_TASK GOAL_:
Each line holding the string "pays" is to be copied from the data.

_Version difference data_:
-=-=-=-=-
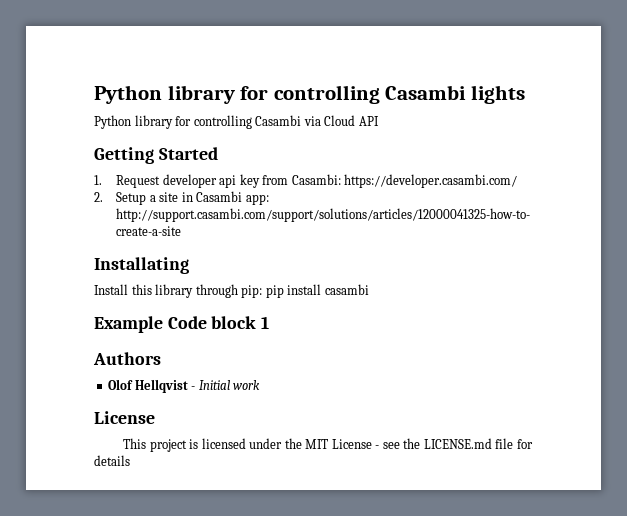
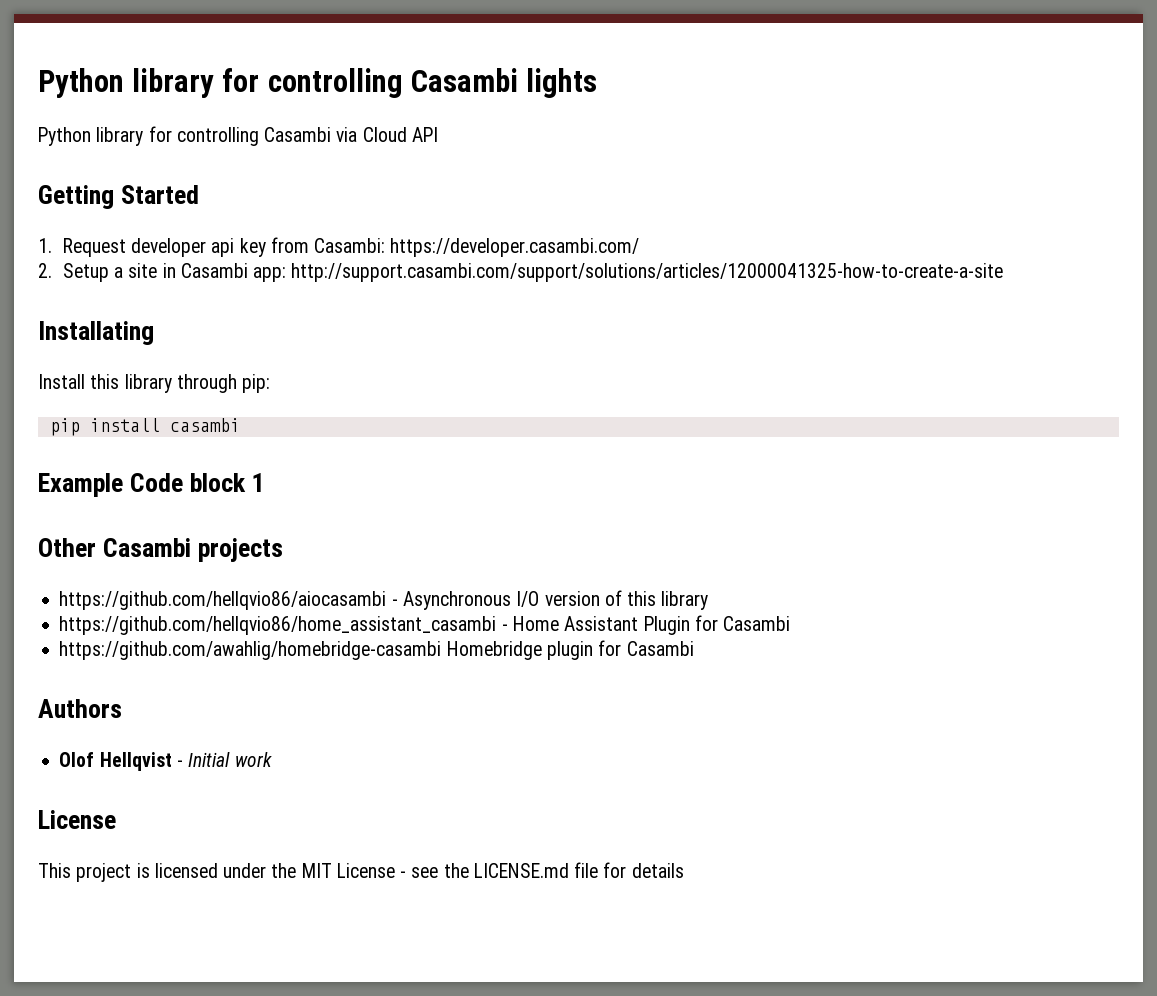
(263, 291) none -> (271, 383) //
(270, 322) none -> [38,538,284,562] [59,590,709,610] [59,615,791,635] [59,640,694,660] // Other Casambi projects // https://github.com/hellqvio86/aiocasambi - Asynchronous I/O version of this library // https://github.com/hellqvio86/home_assistant_casambi - Home Assistant Plugin for Casambi // https://github.com/awahlig/homebridge-casambi Homebridge plugin for Casambi

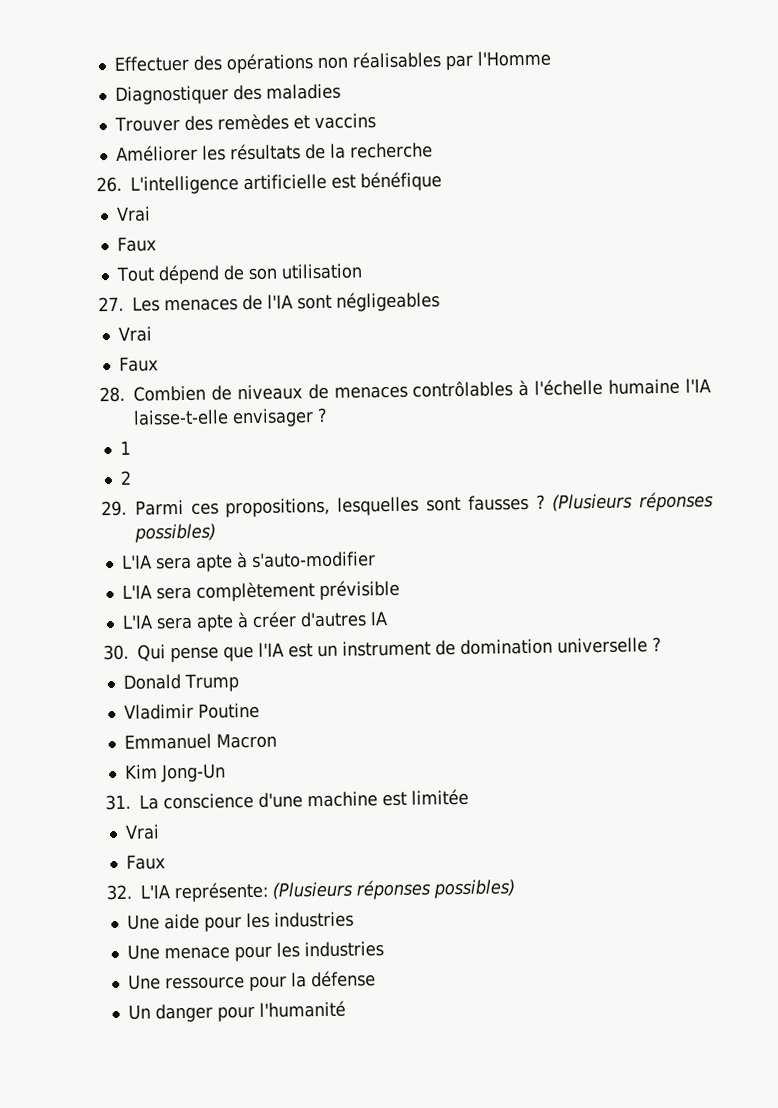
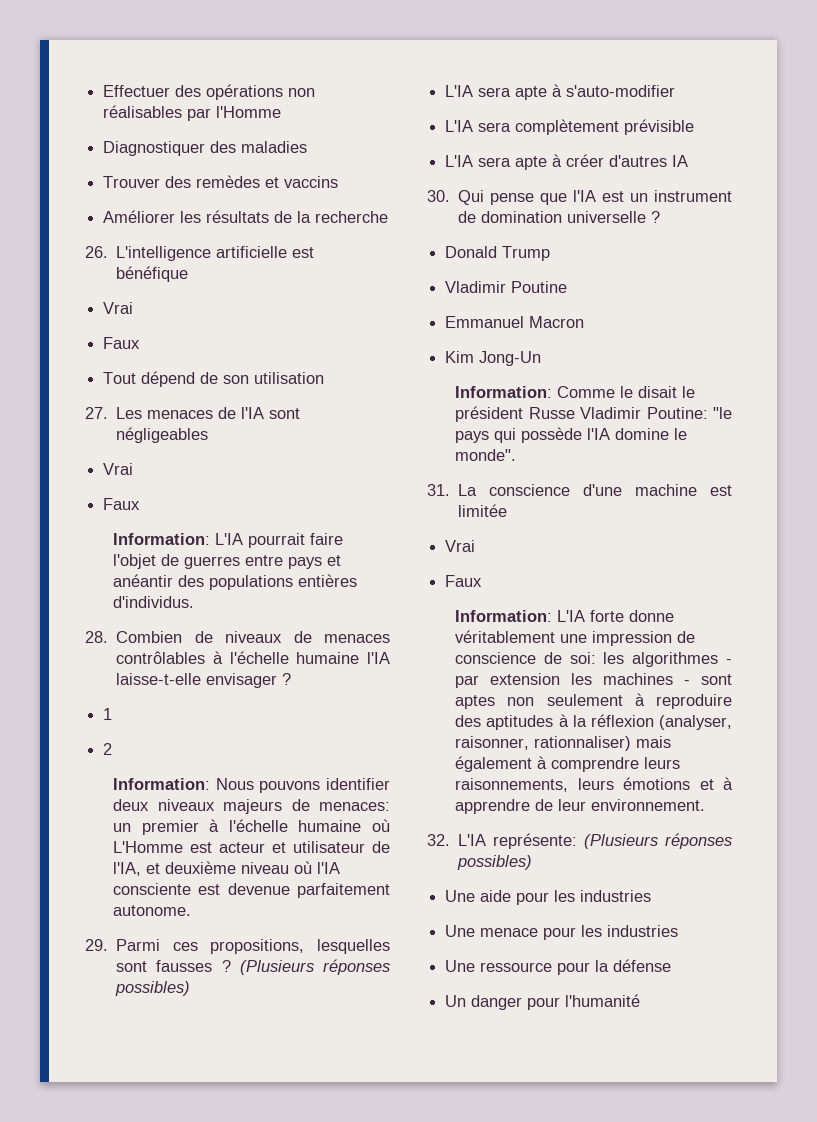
(159, 364) none -> [113,533,344,548] [113,554,342,569] [113,574,358,590] [113,596,195,608] // Information: L'IA pourrait faire l'objet de guerres entre pays et anéantir des populations entières d'individus.
(131, 477) none -> [113,778,390,793] [113,799,390,814] [113,819,390,835] [113,841,390,853] [113,861,341,876] [113,883,390,898] [113,905,192,916] // Information: Nous pouvons identifier deux niveaux majeurs de menaces: un premier à l'échelle humaine où L'Homme est acteur et utilisateur de l'IA, et deuxième niveau où l'IA consciente est devenue parfaitement autonome.
(226, 773) none -> [455,386,696,398] [455,406,732,422] [455,427,688,443] [455,449,517,461] // Information: Comme le disait le président Russe Vladimir Poutine: "le pays qui possède l'IA domine le monde".
(166, 862) none -> [455,610,675,622] [455,630,696,646] [455,652,732,667] [455,673,732,688] [455,693,732,709] [455,714,732,730] [455,736,672,751] [455,756,681,772] [455,777,733,792] [455,799,706,814] // Information: L'IA forte donne véritablement une impression de conscience de soi: les algorithmes - par extension les machines - sont aptes non seulement à reproduire des aptitudes à la réflexion (analyser, raisonner, rationnaliser) mais également à comprendre leurs raisonnements, leurs émotions et à apprendre de leur environnement.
-=-=-=-=-
_WRITTEN SOLUTION_:
(159, 364) none -> [113,533,344,548] [113,554,342,569] [113,574,358,590] [113,596,195,608] // Information: L'IA pourrait faire l'objet de guerres entre pays et anéantir des populations entières d'individus.
(226, 773) none -> [455,386,696,398] [455,406,732,422] [455,427,688,443] [455,449,517,461] // Information: Comme le disait le président Russe Vladimir Poutine: "le pays qui possède l'IA domine le monde".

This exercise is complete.